Drucksache - 1452/5  

 
 
Betreff: Ampelschaltung Kaiserdamm/Bismarckstraße
Status:öffentlich  
 Ursprungaktuell
Initiator:Fraktion Bündnis 90/Die Grünen 
Verfasser:Kempf/Wapler/Kaas Elias/Gusy 
Drucksache-Art:AntragAntrag
Beratungsfolge:
Bezirksverordnetenversammlung Beratung
20.02.2020 
41. Öffentliche Sitzung der Bezirksverordnetenversammlung Charlottenburg-Wilmersdorf von Berlin      
Ausschuss für Verkehr und Tiefbau Beratung
11.03.2020 
40. Öffentliche Sitzung des Ausschusses für Verkehr und Tiefbau      
Bezirksverordnetenversammlung Beratung

Sachverhalt
Anlagen:
Antrag

Die BVV möge beschließen:

 

Das Bezirksamt wird gebeten, sich bei den zuständigen Stellen dafür einzusetzen, dass die Ampelschaltungen am Straßenzug Kaiserdamm/Bismarckstraße so eingerichtet werden, dass eine Überquerung des Kaiserdamms für langsam überquerende Fußgängerinnen und Fußgänger in einer Grünphase möglich ist.

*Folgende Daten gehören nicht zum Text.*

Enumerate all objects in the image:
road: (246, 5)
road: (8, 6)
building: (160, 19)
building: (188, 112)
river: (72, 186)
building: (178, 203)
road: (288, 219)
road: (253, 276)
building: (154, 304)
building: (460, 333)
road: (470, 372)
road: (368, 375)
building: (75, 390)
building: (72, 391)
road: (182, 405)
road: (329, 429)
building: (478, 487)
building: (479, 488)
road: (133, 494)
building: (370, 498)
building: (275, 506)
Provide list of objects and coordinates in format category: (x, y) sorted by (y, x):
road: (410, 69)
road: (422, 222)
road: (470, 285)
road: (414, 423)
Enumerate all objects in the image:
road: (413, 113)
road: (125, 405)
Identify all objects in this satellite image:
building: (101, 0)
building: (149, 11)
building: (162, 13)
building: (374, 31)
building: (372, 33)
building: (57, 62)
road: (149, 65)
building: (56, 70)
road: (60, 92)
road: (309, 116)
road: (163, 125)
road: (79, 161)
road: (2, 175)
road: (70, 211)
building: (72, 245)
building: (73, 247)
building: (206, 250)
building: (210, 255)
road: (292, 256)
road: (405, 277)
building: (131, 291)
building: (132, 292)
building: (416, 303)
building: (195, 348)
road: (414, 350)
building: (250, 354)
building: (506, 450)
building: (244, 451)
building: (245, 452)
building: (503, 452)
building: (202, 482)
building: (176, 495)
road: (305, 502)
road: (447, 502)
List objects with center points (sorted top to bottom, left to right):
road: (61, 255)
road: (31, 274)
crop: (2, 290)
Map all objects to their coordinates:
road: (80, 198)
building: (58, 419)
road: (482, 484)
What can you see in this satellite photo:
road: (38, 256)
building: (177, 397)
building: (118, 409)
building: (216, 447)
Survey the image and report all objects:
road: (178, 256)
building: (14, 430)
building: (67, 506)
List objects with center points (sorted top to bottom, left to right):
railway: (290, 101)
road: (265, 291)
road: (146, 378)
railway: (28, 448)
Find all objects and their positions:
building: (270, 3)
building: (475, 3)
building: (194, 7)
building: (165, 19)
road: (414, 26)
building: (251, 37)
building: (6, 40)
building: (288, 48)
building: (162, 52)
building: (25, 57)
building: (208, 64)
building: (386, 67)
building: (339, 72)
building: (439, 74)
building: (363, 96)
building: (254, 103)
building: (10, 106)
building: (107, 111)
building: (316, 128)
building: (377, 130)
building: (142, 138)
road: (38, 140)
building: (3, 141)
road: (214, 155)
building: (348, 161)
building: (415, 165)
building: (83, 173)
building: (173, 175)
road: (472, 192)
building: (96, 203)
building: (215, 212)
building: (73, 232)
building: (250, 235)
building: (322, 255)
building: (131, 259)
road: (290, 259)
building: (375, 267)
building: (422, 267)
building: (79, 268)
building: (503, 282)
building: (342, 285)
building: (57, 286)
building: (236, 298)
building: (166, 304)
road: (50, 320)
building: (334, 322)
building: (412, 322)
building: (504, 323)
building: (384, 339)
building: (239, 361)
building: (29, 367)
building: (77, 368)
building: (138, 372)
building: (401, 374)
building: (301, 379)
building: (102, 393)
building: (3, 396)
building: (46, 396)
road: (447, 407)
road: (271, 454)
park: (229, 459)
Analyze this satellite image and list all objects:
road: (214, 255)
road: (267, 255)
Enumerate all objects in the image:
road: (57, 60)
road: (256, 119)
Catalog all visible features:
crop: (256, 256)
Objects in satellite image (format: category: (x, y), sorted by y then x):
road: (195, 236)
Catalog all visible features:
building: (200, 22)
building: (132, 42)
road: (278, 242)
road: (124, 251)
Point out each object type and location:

Mindestens sollte aber die Fußgängerampel um ein sogenanntes „Countdown-Signal“ erweitert werden.

 

Weiterhin möge sich das Bezirksamt dafür einsetzten, dass auch Maßnahmen geprüft werden, wie z.B. durch größere Abstände der Fahrzeughaltelinien zu den Fußgängerüberquerungen.

 

Der BVV ist bis zum 30.08.2020 zu berichten.

 

Begründung:

Die Grünphase ist für Fußgängerinnen und Fußgänger zu kurz, um in einem Zug den Kaiserdamm bzw. die Bismarckstraße zu überqueren. Bereits um eine Straßenhälfte zu überqueren sind die Grünphasen für manche Personenkreise zu kurz. Die sogenannte Schutzzeit oder Räumzeit für Fußgängerinnen und Fußgänger (die Ampel für Fahrzeuge bleibt so lange rot, bis eine Person, die bei Grün die Querung der Straße begonnen hat, bei normaler Schrittgeschwindigkeit sicher den Rest der Fahrbahn überqueren kann) ist weitestgehend unbekannt und für junge Verkehrsteilnehmerinnen und Verkehrsteilnehmer schwer zu vermitteln. Für Autofahrerinnen und Autofahrer wird ein Rot der Fußgängerampel auch meist gleichgesetzt mit dem Verbot die Straße weiter zu überqueren. Diese Situation führt oft zu gefährlichen Missverständnissen zwischen den verschiedenen Verkehrsteilnehmern.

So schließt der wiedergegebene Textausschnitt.